Motor Vehicle Stops and License Plate Frames (Part 1)

by | Oct 31, 2021 | Blog, Criminal Law, Monmouth County, New Jersey, Ocean County

On August 2, 2021, the New Jersey Supreme Court decided the consolidated Burlington and Gloucester County cases of State v. Darius J. Carter and State v. Miguel A. Roman-Rosado. The principal issue concerned the constitutionality of the motor vehicle statute that prohibits the covering of any license plate marking.

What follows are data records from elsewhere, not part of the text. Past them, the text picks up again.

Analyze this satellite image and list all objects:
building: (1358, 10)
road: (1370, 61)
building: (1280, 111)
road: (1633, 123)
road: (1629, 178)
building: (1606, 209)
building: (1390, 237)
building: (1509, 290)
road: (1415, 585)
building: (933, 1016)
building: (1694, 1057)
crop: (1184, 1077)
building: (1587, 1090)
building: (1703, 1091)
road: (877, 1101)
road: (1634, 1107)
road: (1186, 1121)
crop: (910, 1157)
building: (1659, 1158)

Chief Justice Rabner wrote for a unanimous Court in relevant part: In recent years, more than 100,000 drivers annually have been ticketed for violating N.J.S.A. 39:3-33 (section 33), which includes a prohibition against “driving a motor vehicle which has a license plate frame . . . that conceals or otherwise obscures any part of any marking imprinted upon the vehicle’s registration plate.” The defendants in these consolidated appeals were stopped while driving. The stops were pretextual: officers stopped each defendant because part of their license plates were covered, but the purpose was to try to develop a criminal investigation. The police found contraband in both cases, which formed the grounds for defendants’ convictions.

Defendants argue that if section 33 is read expansively, the statute is unconstitutionally vague and overly broad, and also invites discriminatory enforcement. The State opposes those arguments and relies in the alternative on Heien v. North Carolina, 574 U.S. 54 (2014), for the proposition that a stop and conviction based on an officer’s reasonable but mistaken interpretation of the law should be upheld.

Defendant Darius Carter was stopped in September 2014. The words “Garden State” were covered on his car’s license plate, and the basis for the stop was a suspected violation of section 33. Carter was driving without a license, and the police learned that he had two outstanding arrest warrants. The police arrested Carter and later found heroin and a small amount of cocaine on him.

Appellate prosecutors have been advocating for the New Jersey Supreme Court to adopt the Heien case as a matter of state constitutional law since shortly after the United State Supreme Court issued the opinion in 2014. Their advocacy coincided with Governor Christie’s packing the Court with pro-prosecution Justices.